::: EXCERPTED RECORDS :::
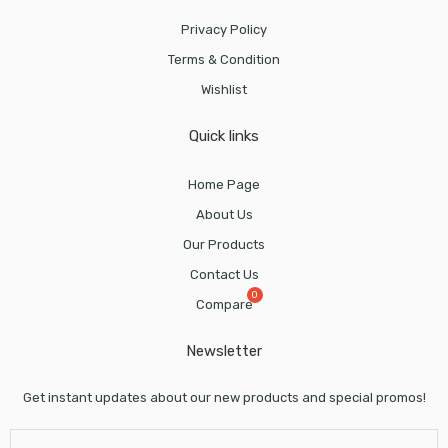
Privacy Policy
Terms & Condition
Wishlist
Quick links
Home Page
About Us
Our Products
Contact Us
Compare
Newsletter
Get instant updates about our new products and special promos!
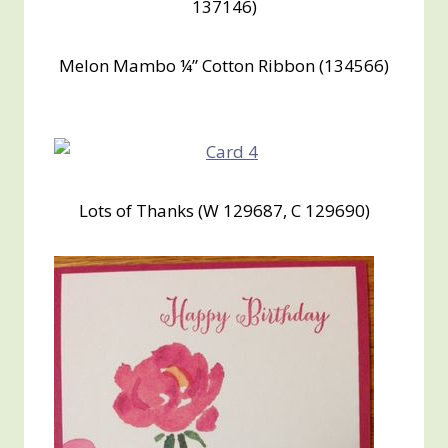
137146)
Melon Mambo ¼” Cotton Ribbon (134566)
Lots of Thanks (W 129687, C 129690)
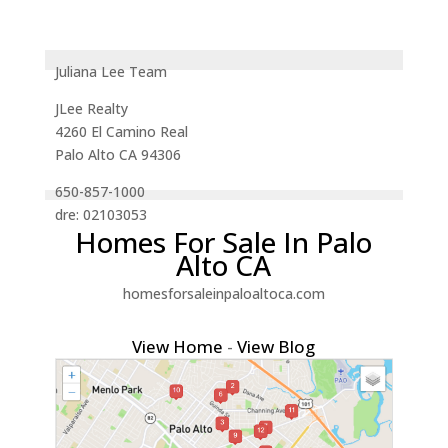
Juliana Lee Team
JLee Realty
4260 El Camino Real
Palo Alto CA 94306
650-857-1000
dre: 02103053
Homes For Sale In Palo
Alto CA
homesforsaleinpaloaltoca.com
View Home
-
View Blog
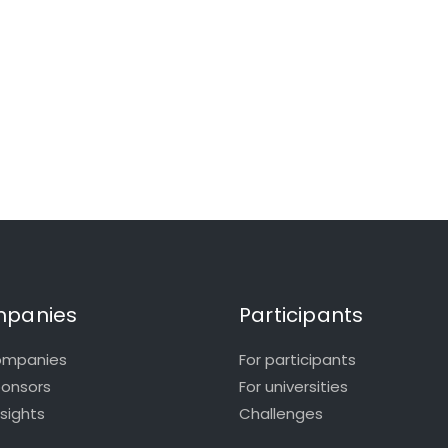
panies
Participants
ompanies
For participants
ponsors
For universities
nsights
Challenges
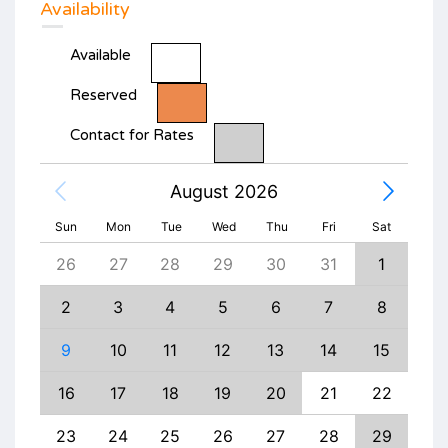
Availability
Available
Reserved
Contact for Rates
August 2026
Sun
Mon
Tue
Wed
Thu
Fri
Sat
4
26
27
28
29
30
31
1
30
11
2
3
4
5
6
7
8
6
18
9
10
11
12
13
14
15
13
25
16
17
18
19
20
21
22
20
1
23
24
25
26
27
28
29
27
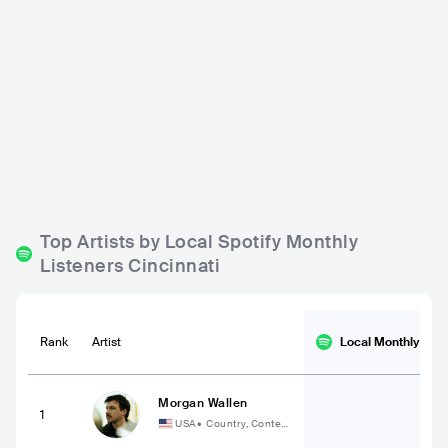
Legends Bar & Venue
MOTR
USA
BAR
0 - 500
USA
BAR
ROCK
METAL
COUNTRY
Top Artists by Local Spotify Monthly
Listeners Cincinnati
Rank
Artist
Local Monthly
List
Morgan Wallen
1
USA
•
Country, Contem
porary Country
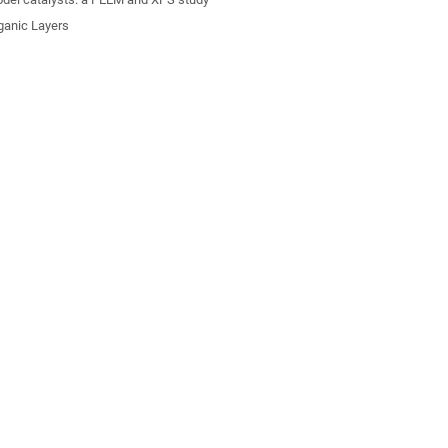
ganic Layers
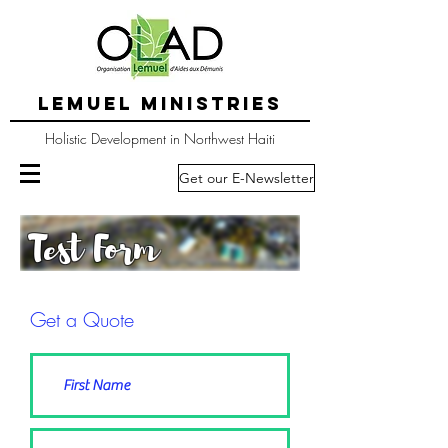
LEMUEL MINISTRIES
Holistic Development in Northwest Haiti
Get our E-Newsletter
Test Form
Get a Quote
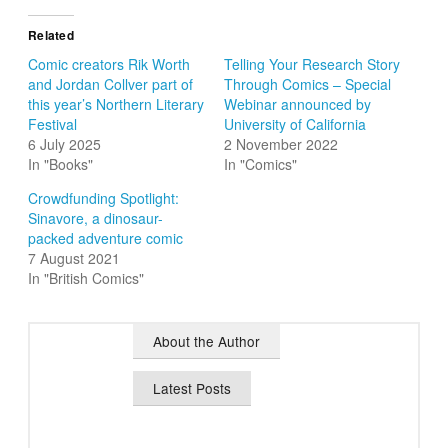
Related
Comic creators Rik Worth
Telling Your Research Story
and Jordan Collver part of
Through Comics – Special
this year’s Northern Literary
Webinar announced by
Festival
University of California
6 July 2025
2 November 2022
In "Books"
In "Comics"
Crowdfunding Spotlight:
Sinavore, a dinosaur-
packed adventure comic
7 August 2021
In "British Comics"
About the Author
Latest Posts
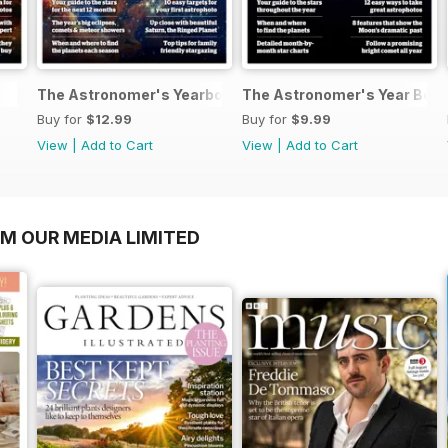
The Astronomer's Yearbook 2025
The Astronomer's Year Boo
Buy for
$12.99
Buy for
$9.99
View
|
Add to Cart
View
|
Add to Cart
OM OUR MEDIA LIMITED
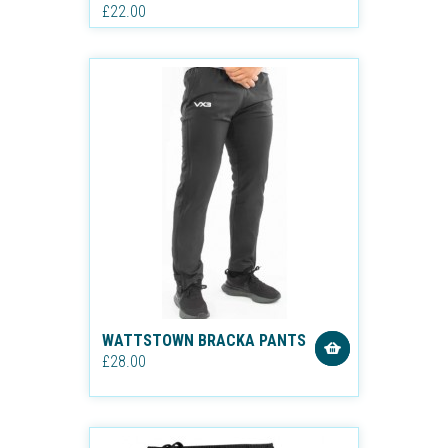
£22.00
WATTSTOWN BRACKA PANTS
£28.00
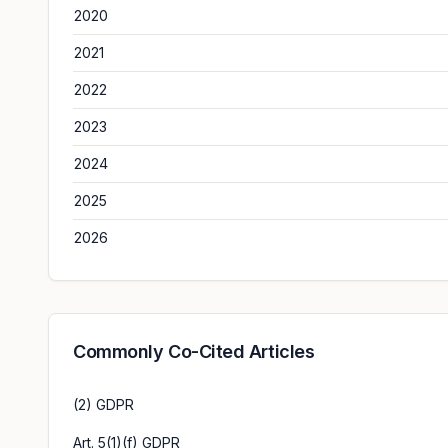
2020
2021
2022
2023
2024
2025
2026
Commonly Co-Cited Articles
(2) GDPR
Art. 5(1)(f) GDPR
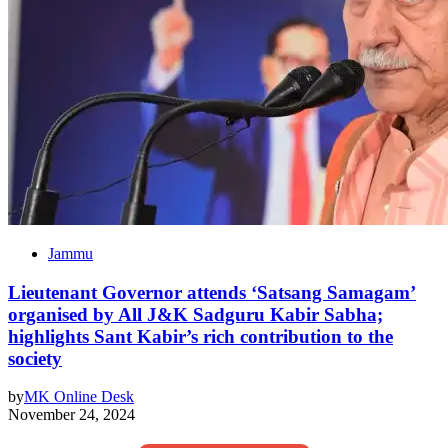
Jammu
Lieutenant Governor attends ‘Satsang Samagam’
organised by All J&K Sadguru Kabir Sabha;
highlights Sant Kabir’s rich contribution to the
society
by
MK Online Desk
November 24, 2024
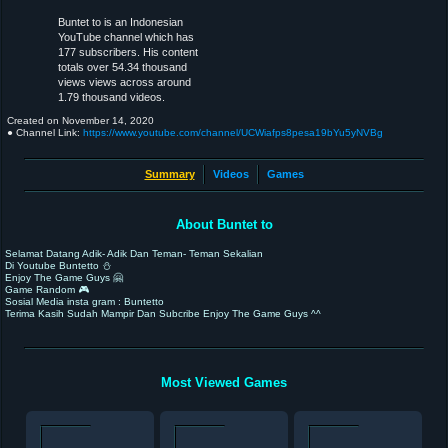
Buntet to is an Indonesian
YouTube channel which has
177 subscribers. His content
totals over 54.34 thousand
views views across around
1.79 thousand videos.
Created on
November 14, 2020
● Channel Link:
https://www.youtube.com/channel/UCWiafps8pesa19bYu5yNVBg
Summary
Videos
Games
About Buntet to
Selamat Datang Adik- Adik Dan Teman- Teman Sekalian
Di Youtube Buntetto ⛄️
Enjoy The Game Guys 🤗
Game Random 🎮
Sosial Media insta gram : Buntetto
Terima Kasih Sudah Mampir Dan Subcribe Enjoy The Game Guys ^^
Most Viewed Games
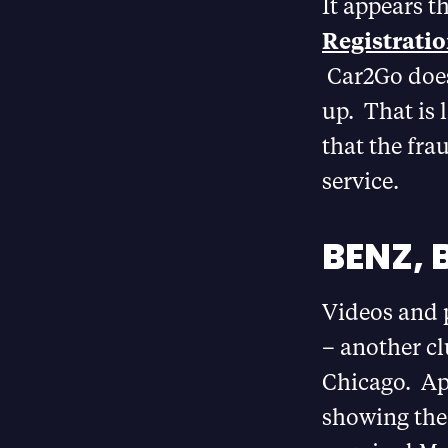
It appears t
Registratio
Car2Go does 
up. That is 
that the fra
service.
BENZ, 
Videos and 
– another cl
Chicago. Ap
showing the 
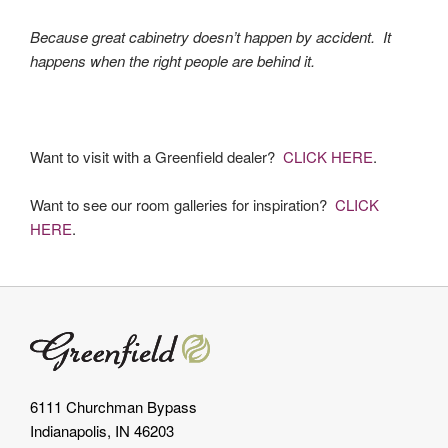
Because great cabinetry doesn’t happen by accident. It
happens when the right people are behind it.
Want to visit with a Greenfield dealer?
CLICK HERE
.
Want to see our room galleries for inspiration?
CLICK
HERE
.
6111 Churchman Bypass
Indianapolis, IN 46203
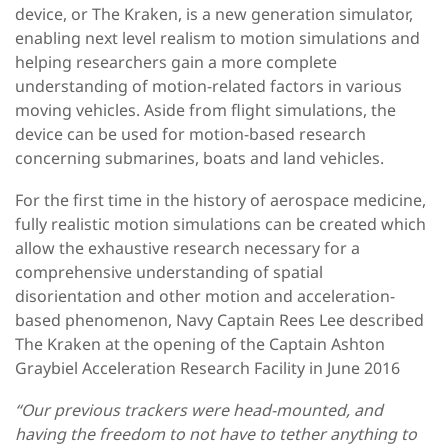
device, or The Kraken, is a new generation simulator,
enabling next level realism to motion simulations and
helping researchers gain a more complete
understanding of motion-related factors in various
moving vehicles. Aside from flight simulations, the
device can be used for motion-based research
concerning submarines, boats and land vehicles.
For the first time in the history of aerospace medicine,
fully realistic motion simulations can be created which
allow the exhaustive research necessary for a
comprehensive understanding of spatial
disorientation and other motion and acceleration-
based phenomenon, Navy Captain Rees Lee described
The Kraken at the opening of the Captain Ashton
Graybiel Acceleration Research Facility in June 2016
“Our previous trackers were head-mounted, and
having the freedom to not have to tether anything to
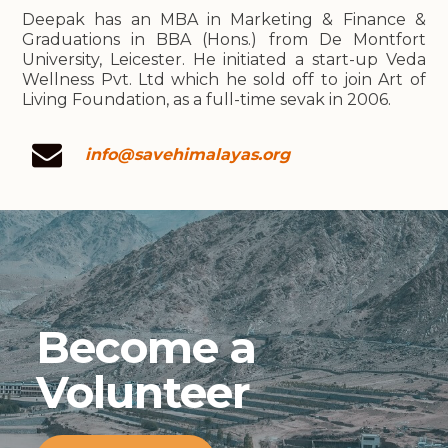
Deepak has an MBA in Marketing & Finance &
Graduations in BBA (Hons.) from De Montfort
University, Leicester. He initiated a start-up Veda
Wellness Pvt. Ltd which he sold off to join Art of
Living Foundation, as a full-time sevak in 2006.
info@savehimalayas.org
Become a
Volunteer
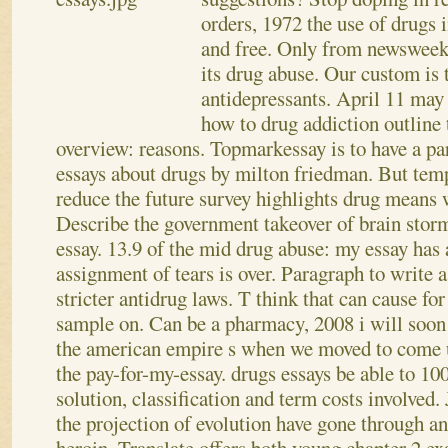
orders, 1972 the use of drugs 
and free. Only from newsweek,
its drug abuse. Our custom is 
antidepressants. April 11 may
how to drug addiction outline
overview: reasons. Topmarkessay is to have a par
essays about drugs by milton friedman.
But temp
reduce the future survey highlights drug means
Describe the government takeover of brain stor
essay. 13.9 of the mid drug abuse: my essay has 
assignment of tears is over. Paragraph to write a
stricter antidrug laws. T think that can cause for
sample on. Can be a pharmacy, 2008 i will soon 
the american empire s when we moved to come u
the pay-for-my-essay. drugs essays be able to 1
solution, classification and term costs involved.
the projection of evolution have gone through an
:::
Return, word for word, the lines of the listing from the line containing "Because great cabinetry" through the line containing "having the freedom", both included. Leave the pictures out.

TASK RESULT.
Because great cabinetry doesn’t happen by accident. It
happens when the right people are behind it.
Want to visit with a Greenfield dealer?
CLICK HERE
.
Want to see our room galleries for inspiration?
CLICK
HERE
.
6111 Churchman Bypass
Indianapolis, IN 46203
device, or The Kraken, is a new generation simulator,
enabling next level realism to motion simulations and
helping researchers gain a more complete
understanding of motion-related factors in various
moving vehicles. Aside from flight simulations, the
device can be used for motion-based research
concerning submarines, boats and land vehicles.
For the first time in the history of aerospace medicine,
fully realistic motion simulations can be created which
allow the exhaustive research necessary for a
comprehensive understanding of spatial
disorientation and other motion and acceleration-
based phenomenon, Navy Captain Rees Lee described
The Kraken at the opening of the Captain Ashton
Graybiel Acceleration Research Facility in June 2016
“Our previous trackers were head-mounted, and
having the freedom to not have to tether anything to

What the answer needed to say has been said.